■能楽堂三月「左近三郎」「采女」

*国立能楽堂定例公演の□2作品を観る.
□狂言・大蔵流・左近三郎(さこのさむろう)■出演:山本則重,山本則秀
□能・観世流・采女-美奈保之伝-(うねめ-みなほのでん-)■出演:観世清和,森常好,山本東次郎ほか
■国立能楽堂,2023.3.8
■「采女」前場は満足度200%だ。 前シテが橋掛かりを歩く、そして舞台に立つ姿、面と衣装の絶妙な均衡、テンポも良し声も通っている。 その緊張感がワキへ、そして囃子・地謡に伝わっていく。 劇的と言ってよい。 久しぶりに痺れてしまった。 観世清和の舞台は見逃せない。 なぜ小書「美奈保之伝」を採用したのか? 観ていて分かった。 小書きで余分な場面を省略し集中力を上げる為だ。
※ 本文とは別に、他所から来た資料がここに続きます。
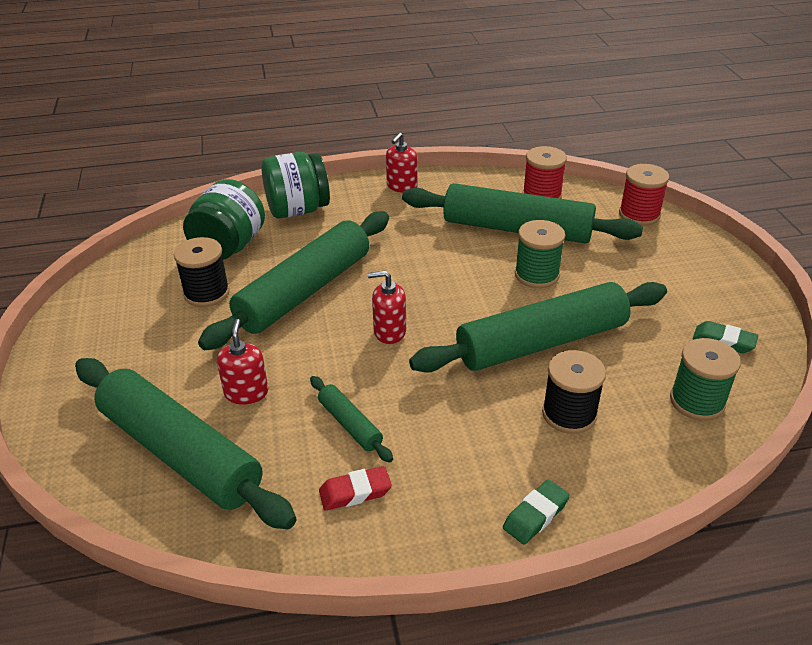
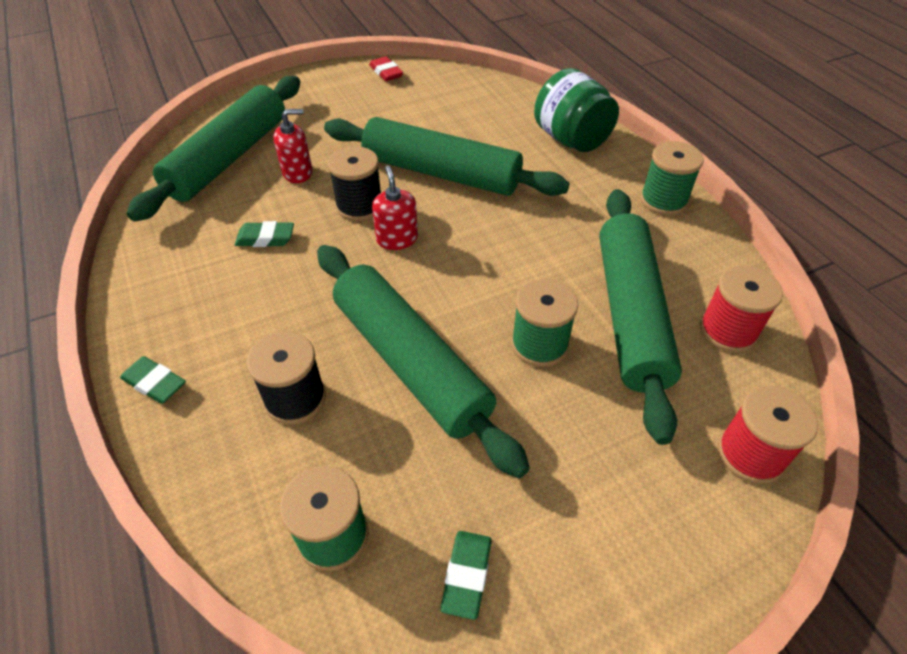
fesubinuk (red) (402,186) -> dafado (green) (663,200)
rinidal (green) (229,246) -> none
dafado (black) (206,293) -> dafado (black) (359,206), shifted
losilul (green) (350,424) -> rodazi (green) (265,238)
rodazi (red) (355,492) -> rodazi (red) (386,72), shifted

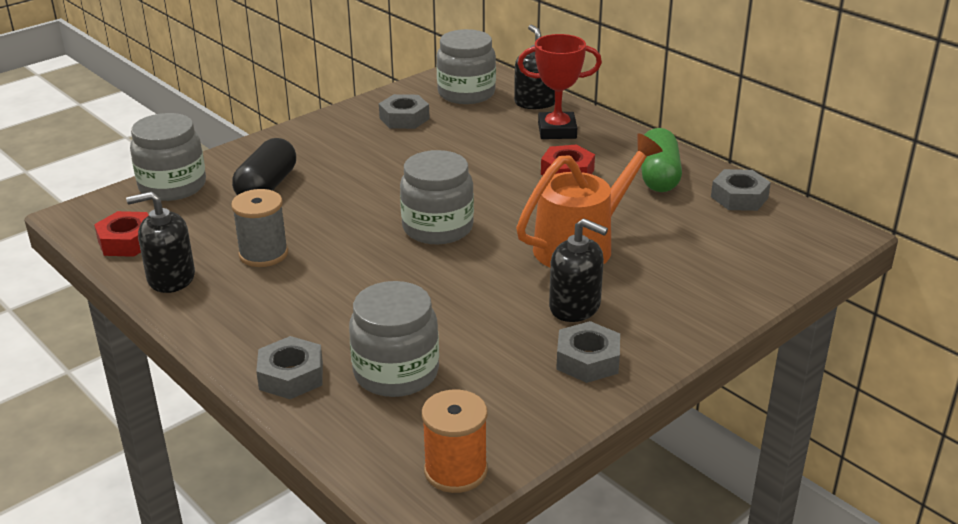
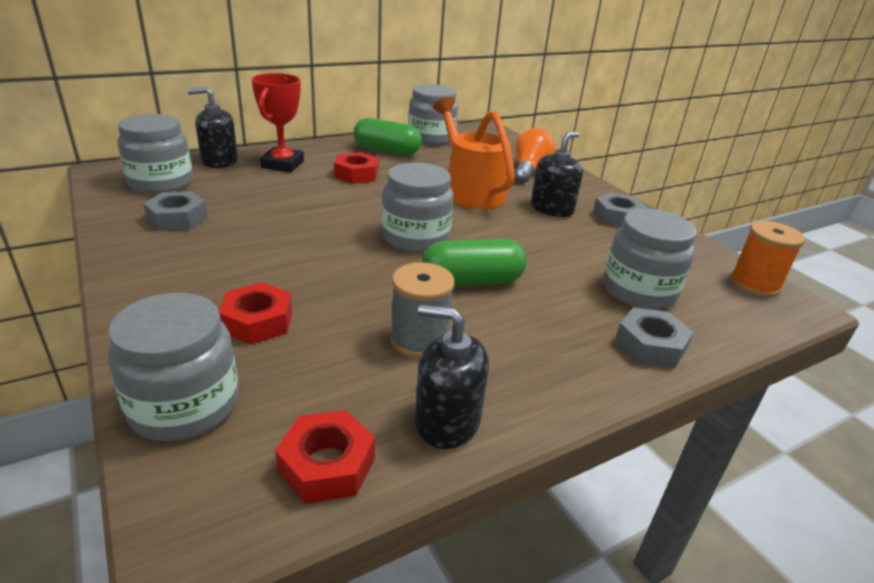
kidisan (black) (267,186) -> papepil (red) (257,321)
papepil (grey) (739,197) -> rinidal (grey) (431,138)
fesubinuk (black) (171,278) -> fesubinuk (black) (447,421), 105 degrees clockwise
none -> fugiven (orange) (529,170)
none -> kidisan (green) (472,281)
後場に入ると緊張は続くが序の舞が長い。 これについていけない。 緊張疲労が出てしまった。 夢遊病のごとく舞を眺めていたが、観世流の総力が現れていたと思う。
面は前シテが「まさかり」、後場は「小夜姫(さよひめ)」にかわる。 観世元章がこの小書を創案したようだが、やはり世阿弥の世界が充満している。 緊張の中に弛緩が漂う面白い舞台だった。
*追記・・NHKのイリ・キリアン特集で「詩編交響曲」「ベラ・フィギュラ」を観たが、以降の「小さな死」「間奏曲」「6つの踊り」は配信期限切れで見逃してしまった。 「ベラ・フィギュラ」は記憶に残る良い作品だった。 もっと早くに観始めればよかった。